Yesterday we looked at the question of worldview and its importance in helping us find the truth. Today we're going to continue in that theme and look at exactly what a worldview is and how to frame the discussion.
Simply put, a worldview is a lens through which we view the world and by which we interpret events, information and experiences. Each of us has one, whether we have thought it through or not.
I have found Ravi Zacharias, a prolific Christian author and speaker, very helpful in his work on this subject. He says that a worldview has to answer four basic questions: Where did I come from? What is life's meaning? How do I define right from wrong and what happens to me when I die? These can be categorized as Origin, Meaning, Morality and Destiny. The catch, and the reason that Christianity rises above other worldviews, is that these four categories must be coherent: they must make sense together. The answer to each question must also stand on its own - it has to conform to reality.

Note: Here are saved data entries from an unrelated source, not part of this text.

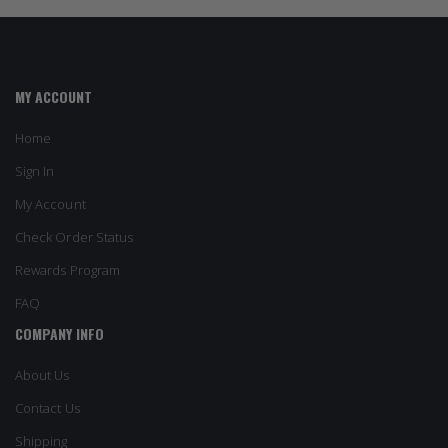
MY ACCOUNT
Home
Sign In
My Account
Check Order Status
Rewards Program
FAQ
COMPANY INFO
About Us
Contact Us
Shipping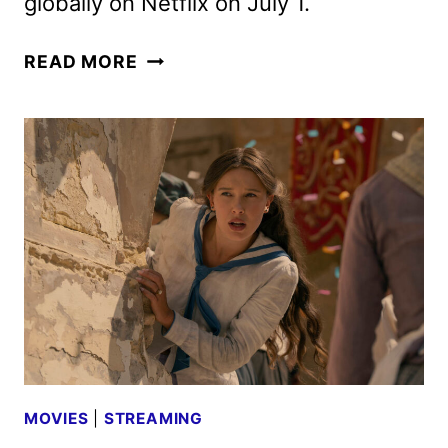
globally on Netflix on July 1.
ENOLA
READ MORE
HOLMES
3
TEASER
TRAILER
AND
TEASER
ART
DEBUT
MOVIES
|
STREAMING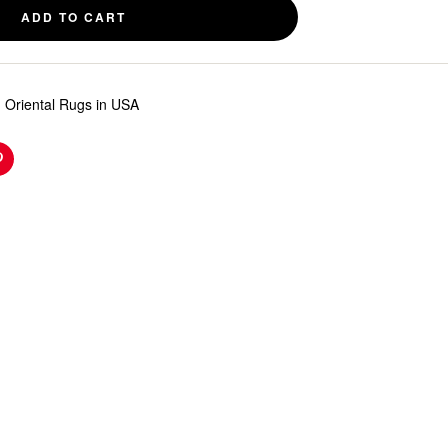
ADD TO CART
 Oriental Rugs in USA
n
Pinterest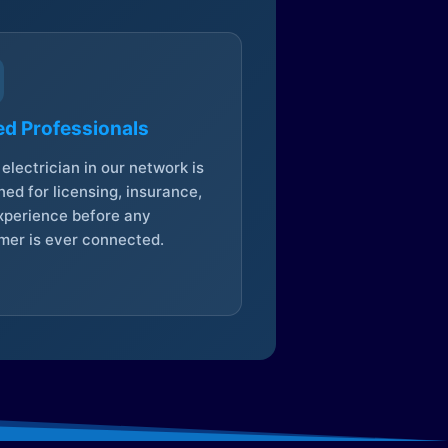
ed Professionals
electrician in our network is
ed for licensing, insurance,
xperience before any
mer is ever connected.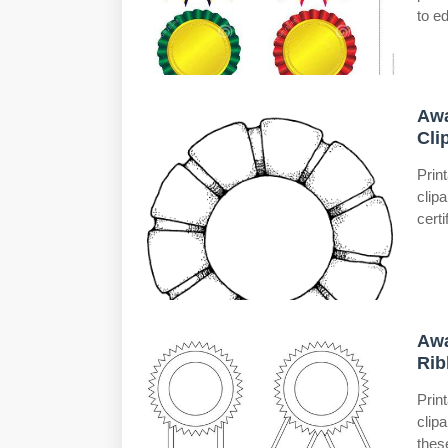
to ed
Awa
Cli
Prin
clip
certi
Awa
Rib
Prin
clip
thes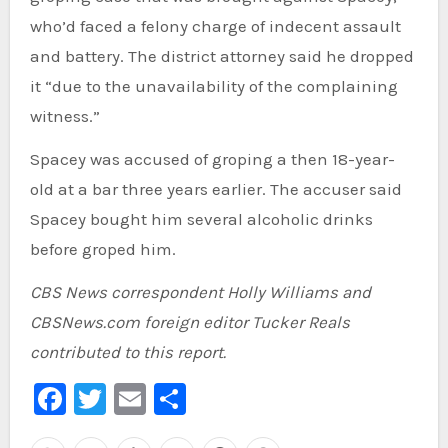
who’d faced a felony charge of indecent assault
and battery. The district attorney said he dropped
it “due to the unavailability of the complaining
witness.”
Spacey was accused of groping a then 18-year-
old at a bar three years earlier. The accuser said
Spacey bought him several alcoholic drinks
before groped him.
CBS News correspondent Holly Williams and
CBSNews.com foreign editor Tucker Reals
contributed to this report.
Facebook
Twitter
Email
Share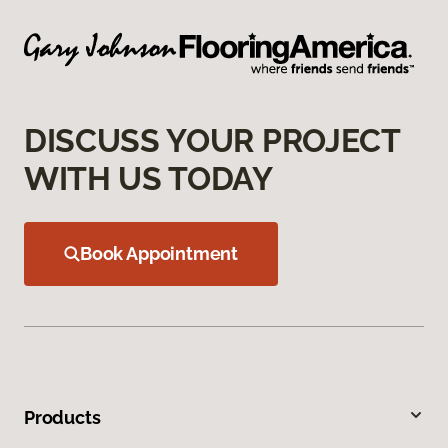
DISCUSS YOUR PROJECT
WITH US TODAY
Book Appointment
Products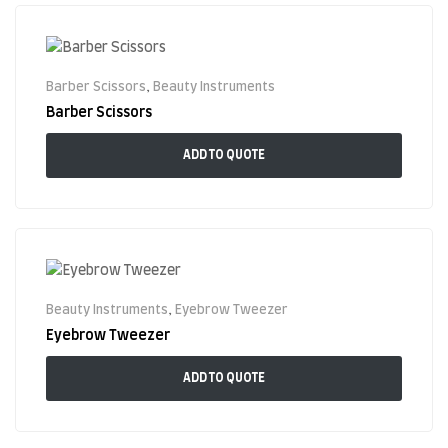
Barber Scissors
,
Beauty Instruments
Barber Scissors
ADD TO QUOTE
Beauty Instruments
,
Eyebrow Tweezer
Eyebrow Tweezer
ADD TO QUOTE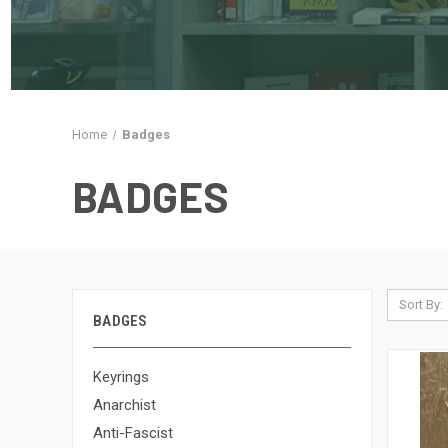
Home
Badges
BADGES
Sort By:
BADGES
Keyrings
Anarchist
Anti-Fascist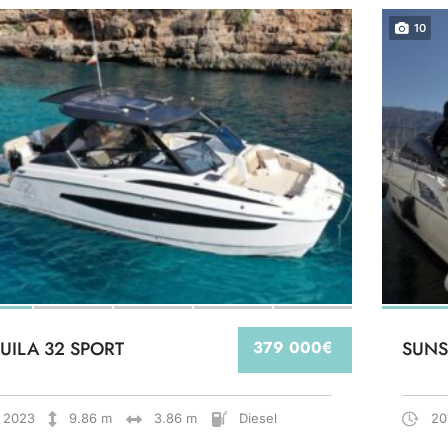
10
UILA 32 SPORT
379 000€
SUNS
2023
9.86 m
3.86 m
Diesel
20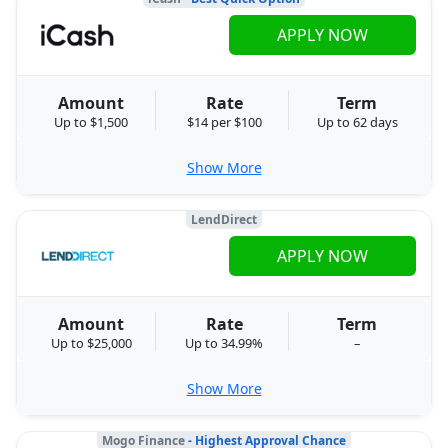
APPLY NOW
Amount
Rate
Term
Up to $1,500
$14 per $100
Up to 62 days
Show More
LendDirect
APPLY NOW
Amount
Rate
Term
Up to $25,000
Up to 34.99%
–
Show More
Mogo Finance
- Highest Approval Chance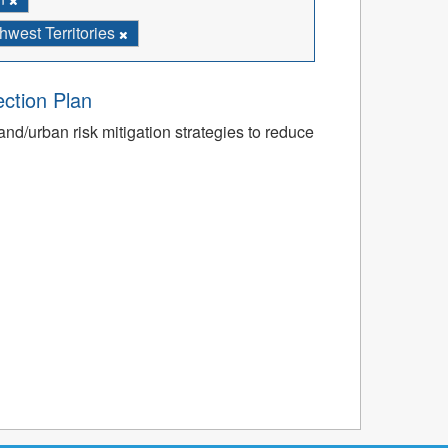
west Territories
ection Plan
nd/urban risk mitigation strategies to reduce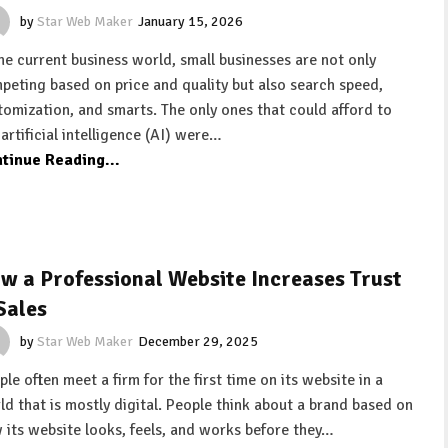
by
Star Web Maker
January 15, 2026
the current business world, small businesses are not only
peting based on price and quality but also search speed,
tomization, and smarts. The only ones that could afford to
 artificial intelligence (AI) were…
tinue Reading...
w a Professional Website Increases Trust
Sales
by
Star Web Maker
December 29, 2025
le often meet a firm for the first time on its website in a
ld that is mostly digital. People think about a brand based on
 its website looks, feels, and works before they…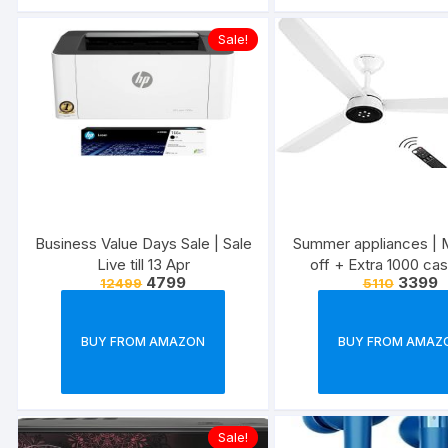
Sale!
Business Value Days Sale | Sale
Summer appliances | 
Live till 13 Apr
off + Extra 1000 ca
4799
3399
12499
5110
BUY FROM AMAZON
BUY FROM AMAZ
Sale!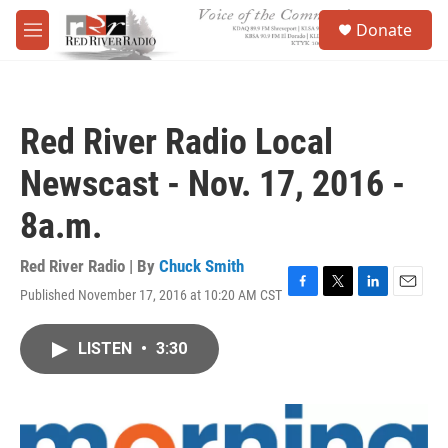
Skip to main content
S
Donate
e
M
a
e
r
n
c
u
h
Red River Radio Local
u
e
Newscast - Nov. 17, 2016 -
r
y
8a.m.
Red River Radio | By
Chuck Smith
Published November 17, 2016 at 10:20 AM CST
F
T
L
E
a
w
i
m
c
i
n
a
LISTEN
•
3:30
e
t
k
i
b
t
e
l
o
e
d
o
r
I
k
n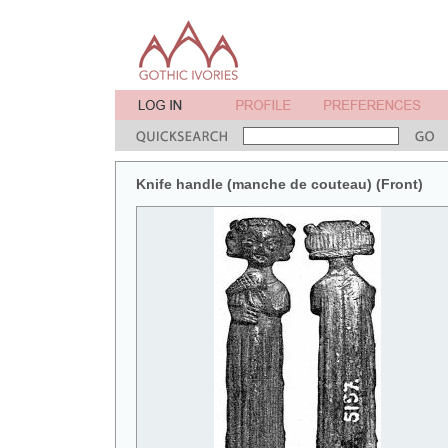
Knife handle (manche de couteau) (Front)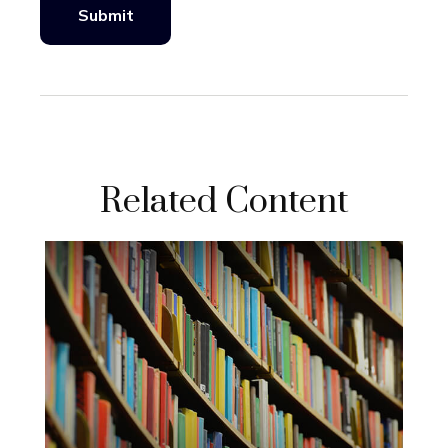
Related Content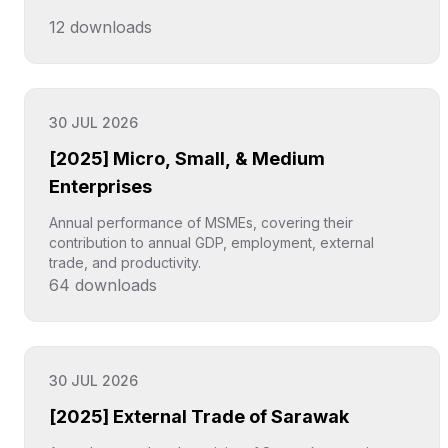
12
downloads
Click to explore
30 JUL 2026
[2025] Micro, Small, & Medium
Enterprises
Annual performance of MSMEs, covering their
contribution to annual GDP, employment, external
trade, and productivity.
64
downloads
Click to explore
30 JUL 2026
[2025] External Trade of Sarawak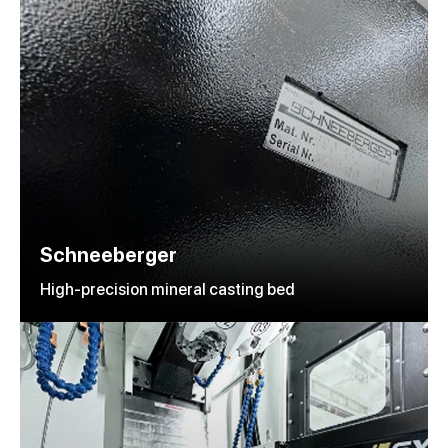
Schneeberger
High-precision mineral casting bed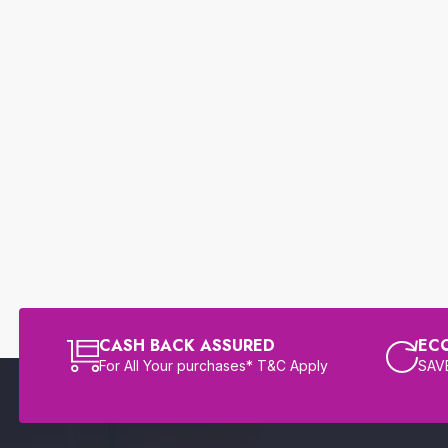
CASH BACK ASSURED
EC
For All Your purchases* T&C Apply
SAVE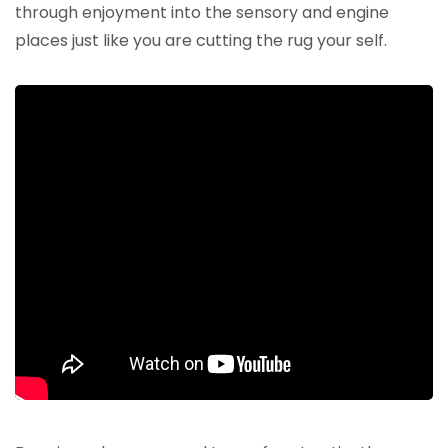
through enjoyment into the sensory and engine
places just like you are cutting the rug your self.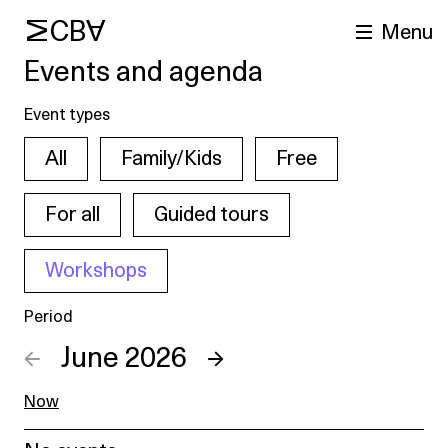
MCBA
Menu
Events and agenda
Event types
All
Family/Kids
Free
For all
Guided tours
Workshops
arch
Period
←
June 2026
→
Now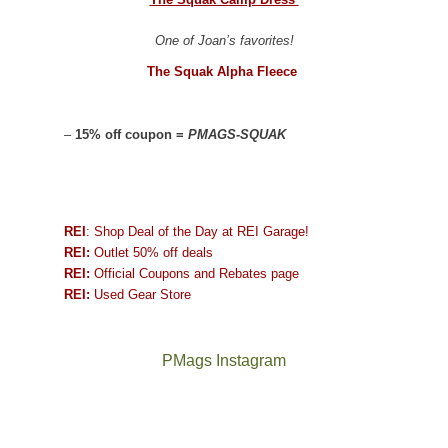
One of Joan’s favorites!
The Squak Alpha Fleece
–
15% off coupon =
PMAGS-SQUAK
REI
: Shop Deal of the Day at REI Garage!
REI:
Outlet 50% off deals
REI:
Official Coupons and Rebates page
REI:
Used Gear Store
PMags Instagram
Joan
Not
and
a
I
good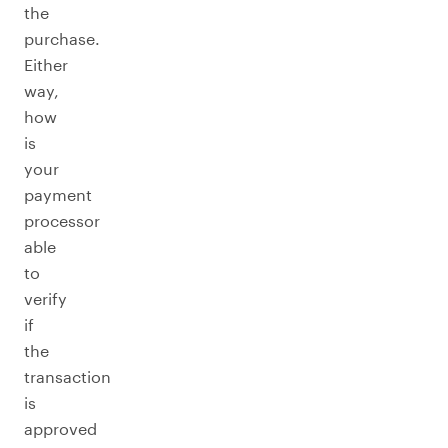
the
purchase.
Either
way,
how
is
your
payment
processor
able
to
verify
if
the
transaction
is
approved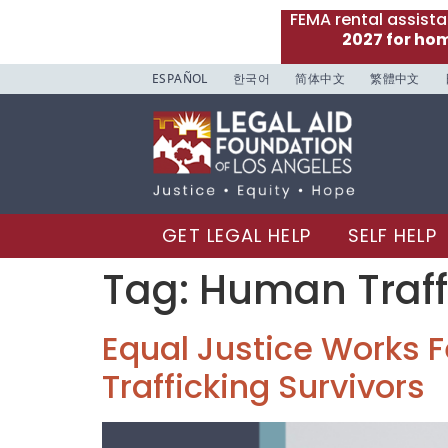
FEMA rental assist
2027 for ho
ESPAÑOL
한국어
简体中文
繁體中文
GET LEGAL HELP
SELF HELP
Tag:
Human Traff
Equal Justice Works Fe
Trafficking Survivors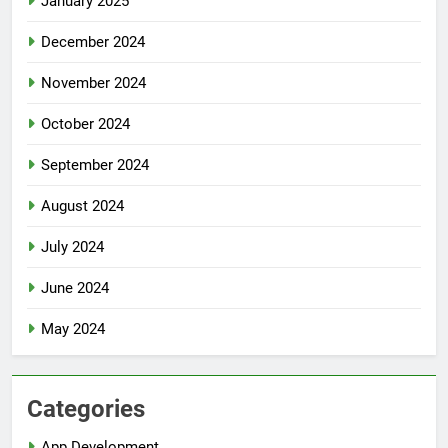
January 2025
December 2024
November 2024
October 2024
September 2024
August 2024
July 2024
June 2024
May 2024
Categories
App Development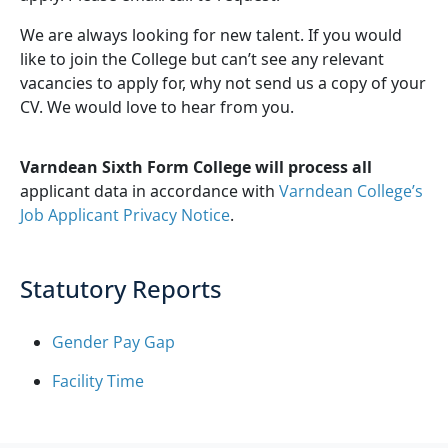
We are always looking for new talent. If you would
like to join the College but can’t see any relevant
vacancies to apply for, why not send us a copy of your
CV. We would love to hear from you.
Varndean Sixth Form College will process all
applicant data in accordance with
Varndean College’s
Job Applicant Privacy Notice
.
Statutory Reports
Gender Pay Gap
Facility Time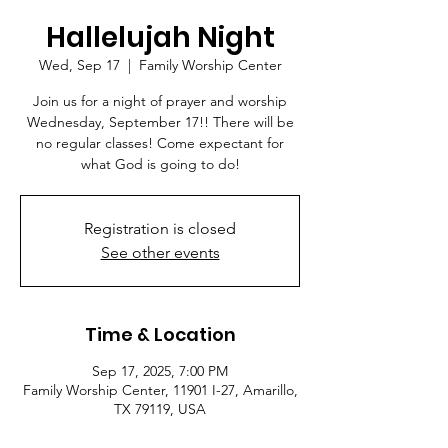
Hallelujah Night
Wed, Sep 17
  |  
Family Worship Center
Join us for a night of prayer and worship
Wednesday, September 17!! There will be
no regular classes! Come expectant for
what God is going to do!
Registration is closed
See other events
Time & Location
Sep 17, 2025, 7:00 PM
Family Worship Center, 11901 I-27, Amarillo,
TX 79119, USA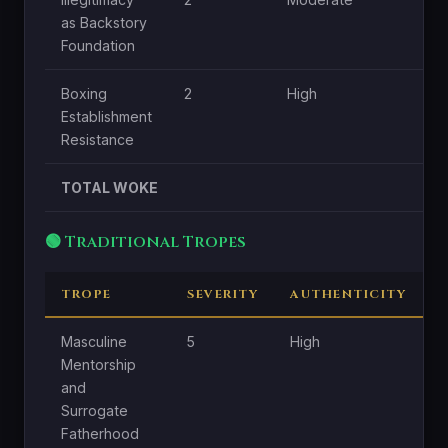
as Backstory
Foundation
Boxing
2
High
L
Establishment
Resistance
TOTAL WOKE
🟢 Traditional Tropes
TROPE
SEVERITY
AUTHENTICITY
C
Masculine
5
High
H
Mentorship
and
Surrogate
Fatherhood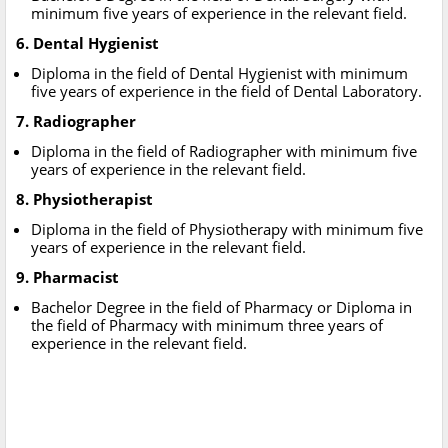
minimum five years of experience in the relevant field.
6. Dental Hygienist
Diploma in the field of Dental Hygienist with minimum
five years of experience in the field of Dental Laboratory.
7. Radiographer
Diploma in the field of Radiographer with minimum five
years of experience in the relevant field.
8. Physiotherapist
Diploma in the field of Physiotherapy with minimum five
years of experience in the relevant field.
9. Pharmacist
Bachelor Degree in the field of Pharmacy or Diploma in
the field of Pharmacy with minimum three years of
experience in the relevant field.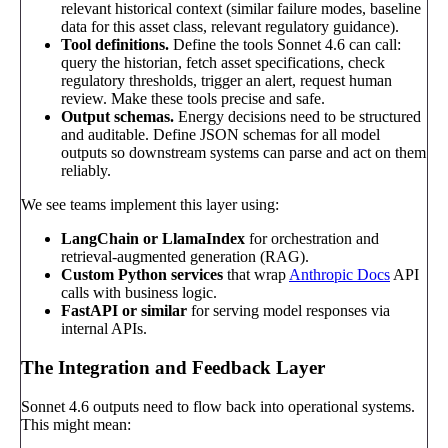
relevant historical context (similar failure modes, baseline
data for this asset class, relevant regulatory guidance).
Tool definitions.
Define the tools Sonnet 4.6 can call:
query the historian, fetch asset specifications, check
regulatory thresholds, trigger an alert, request human
review. Make these tools precise and safe.
Output schemas.
Energy decisions need to be structured
and auditable. Define JSON schemas for all model
outputs so downstream systems can parse and act on them
reliably.
We see teams implement this layer using:
LangChain or LlamaIndex
for orchestration and
retrieval-augmented generation (RAG).
Custom Python services
that wrap
Anthropic Docs
API
calls with business logic.
FastAPI or similar
for serving model responses via
internal APIs.
The Integration and Feedback Layer
Sonnet 4.6 outputs need to flow back into operational systems.
This might mean: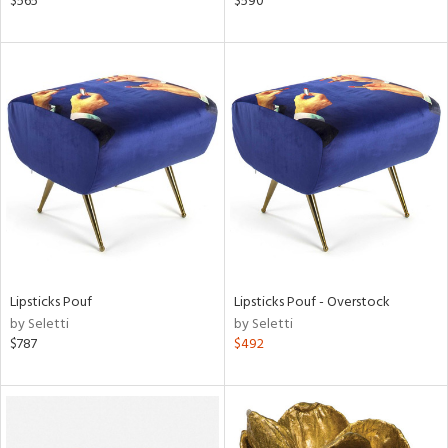
$565
$590
ber,
aster,
ght
d,
shed
l,
d
rial
nds
Lipsticks Pouf
Lipsticks Pouf - Overstock
by Seletti
by Seletti
$787
$492
e
tity
tock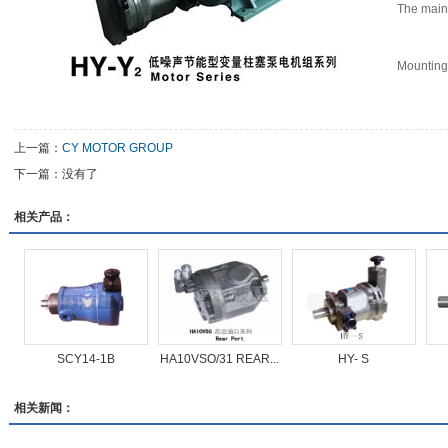
The main
Mounting
上一篇：
CY MOTOR GROUP
下一篇：没有了
相关产品：
SCY14-1B
HA10VSO/31 REAR...
HY- S
相关新闻：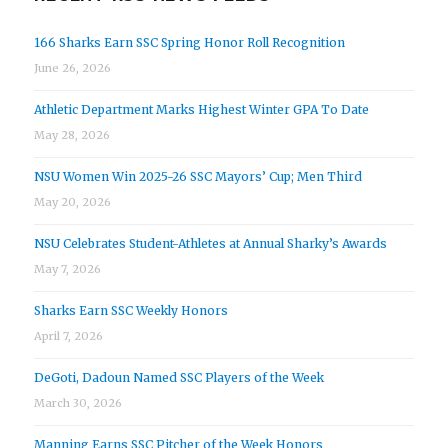
166 Sharks Earn SSC Spring Honor Roll Recognition
June 26, 2026
Athletic Department Marks Highest Winter GPA To Date
May 28, 2026
NSU Women Win 2025-26 SSC Mayors’ Cup; Men Third
May 20, 2026
NSU Celebrates Student-Athletes at Annual Sharky’s Awards
May 7, 2026
Sharks Earn SSC Weekly Honors
April 7, 2026
DeGoti, Dadoun Named SSC Players of the Week
March 30, 2026
Manning Earns SSC Pitcher of the Week Honors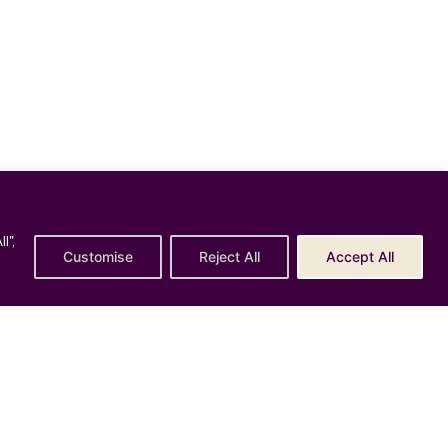
l",
Policy
Customise
Reject All
Accept All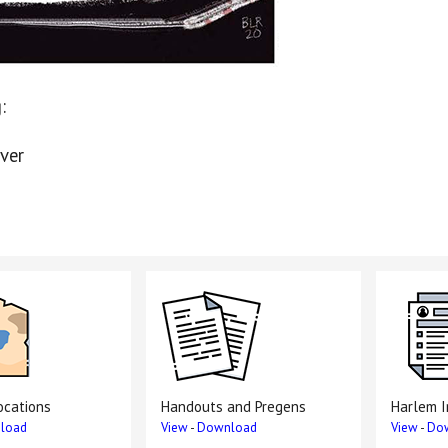
:
ver
ocations
Handouts and Pregens
Harlem I
load
View
-
Download
View
-
Do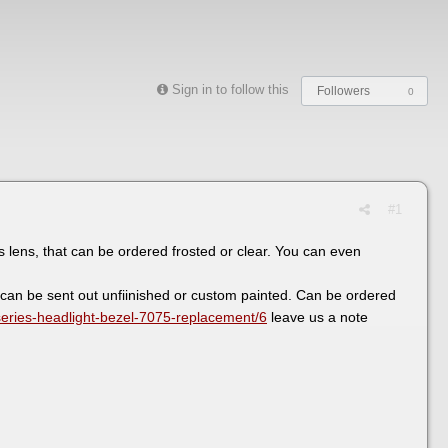
Sign in to follow this
Followers
0
#1
s lens, that can be ordered frosted or clear. You can even
 can be sent out unfiinished or custom painted. Can be ordered
series-headlight-bezel-7075-replacement/6
leave us a note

Nancy Pearcey has taken a slightly different approach in her book Total Truth. She gives three categories: Creation, Fall, and Redemption. The questions are basically the same. I would highly recommend her newsletter for an example of how a solid grasp of worldview can help you to make sense of the world. Understanding this subject can also help you to better identify the biases and prejudicial tendencies of news outlets and academic institutions. As already stated, we all have a worldview. What we need to do is be upfront about that fact. Tomorrow we'll begin with the first question and look at the different answers we might get from various viewpoints.